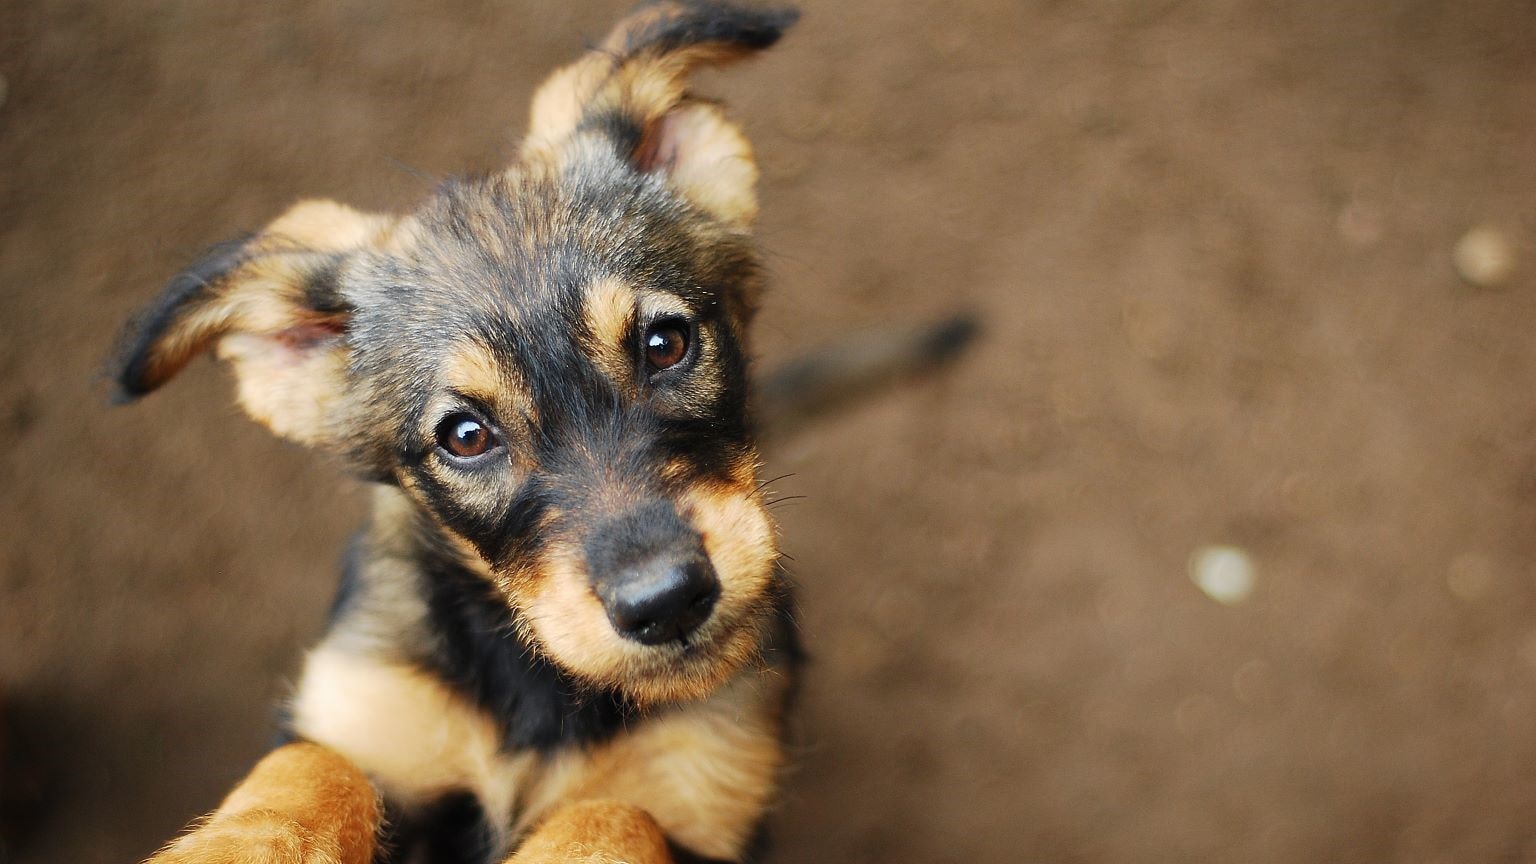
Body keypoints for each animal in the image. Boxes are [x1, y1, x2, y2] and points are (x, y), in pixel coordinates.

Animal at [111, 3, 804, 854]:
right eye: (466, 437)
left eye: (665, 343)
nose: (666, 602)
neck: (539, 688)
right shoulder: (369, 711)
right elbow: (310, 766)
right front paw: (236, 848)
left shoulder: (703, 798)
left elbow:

______________________________

## PROBLEM STATEMENT:
Return an exact copy of the data above, apart from any pictures.

## ANSWER:
Body keypoints for each animal in the image. Boxes are [x1, y1, x2, y2] and points are (x, y), in pixel coordinates.

Animal at [111, 3, 804, 854]:
right eye: (466, 437)
left eye: (665, 343)
nose: (666, 602)
neck: (539, 688)
right shoulder: (369, 711)
right elbow: (310, 766)
right front paw: (236, 848)
left shoulder: (703, 798)
left elbow:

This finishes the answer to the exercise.